“Oh god – they are putting me in the same field as some of my favourite poets,” says Laurie Ogden, an air of embarrassed despair creeping into her voice. “But they’re the very people I want to emulate.”
Modest Goldsmiths’ student Ogden has just seen herself described as a “rising star of poetry” by Channel 4, and that’s a little hard for a 22 year old to take in – not least because she’s also a talented actress and playwright.
After releasing a handful of television ads, performing in poetry competitions, and writing and featuring in a number of successful plays, performed in venues and at festival across the country, one wonders what’s next for the rising star.
I meet her in a café at Goldsmiths. Ogden looks tired but remains upbeat whilst explaining how she is quite nervous about the interview because she hates talking about herself.
The young red headed Liverpudlian is also still excited from leading Goldsmiths first UniSlam team to the final of the national poetry competition in Leicester a couple of months back.
“We were all so shocked to make it to the final,” explains Ogden. “Especially because we beat Cambridge in the semi-final. We actually only lost to Edinburgh who never been beaten. One of the judges gave me her only 10 out 10 for the whole event, which was really cool.”
Although currently devoting a lot of her time to poetry, Ogden tells me that it all started with acting.
“I had loads of energy as a kid, and my dad asked me if I wanted to do drama classes,” she says. “At first I took offence to it, because he always used to call me a drama queen, but I was only seven so I still went.
“The drama teacher was great, and she started to get me acting jobs but we couldn’t afford to be a part of her agency, because of the cost of head shots. At 18 I could afford to join and I got a part as the school bully in the BBC Radio 4 play ‘The Diddakoi’.”
The Diddakoi is the story of Kizzy, a girl who is half-gypsy.

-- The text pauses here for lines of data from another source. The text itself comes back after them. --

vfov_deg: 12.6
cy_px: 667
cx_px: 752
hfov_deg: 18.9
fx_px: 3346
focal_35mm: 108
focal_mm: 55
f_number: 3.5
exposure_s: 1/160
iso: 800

Kizzy’s world is turned upside down when her grandmother dies. A teacher takes Kizzy under her wing and they develop a strong relationship.
Ogden, who plays a bully named Prue, was taken aback by how radio acting works: “I thought I would be stood there reading from a script, but there is this scene where I burn the teachers house down, not knowing she was still in there.

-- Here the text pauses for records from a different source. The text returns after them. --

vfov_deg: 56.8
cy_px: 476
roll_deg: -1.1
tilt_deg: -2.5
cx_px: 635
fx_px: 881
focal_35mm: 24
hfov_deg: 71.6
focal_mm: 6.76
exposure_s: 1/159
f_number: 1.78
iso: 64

“The teacher and I had to run around the studio, reading from scripts with a cloth over our mouth. There were also four staircases that led nowhere, made of marble, wood, stone and carpet. We had to run up and down the correct ones so that it would sound real. Those three days were loads of fun.”
When Ogden arrived at Goldsmiths she found fertile ground to develop her poetry skills. She explains: “There wasn’t much of a poetry scene in Liverpool, people still think of it as a bunch of old white men sipping wine. Also, if you don’t know people who are in to poetry it seems quite inaccessible, but when the friends I made down here began taking an interest, so did I.”
A friend from Goldsmiths encouraged her to join the Roundhouse in Chalk Farm, which runs poetry classes every Sunday for £20 a term.
“We meet every Sunday and two tutors provide writing exercises, help you come up with ideas for poetry and even bring in real poets who tell you how to make a living from it and what events you should be going to. That’s how Channel 4 got in touch. They asked me to read two poems that were played on E4 on National Poetry Day. Then they claimed I was a rising star.”
With the friends she made in her first year all coming together to write Staircases, a play centred on the issues that face teenagers such as young pregnancy, STIs and juggling relationships and education, Ogden is hoping to continue her success as a playwright.
“This year I am hoping that I can take my new play “Twix” to Camden or Edinburgh Fringe festival. The play is about class and focuses on two boys from Liverpool who lead different lives and never meet. One is a working class lad who has been in the city all his life, and the other has just moved there for university. The two never meet but the play shows the different levels of class in the city.”
Although Ogden wants to play down the praise that she has received for her great work within poetry, acting and writing plays, maybe we should all remember the name, as both Goldsmiths and the Roundhouse are renowned for producing successful creatives.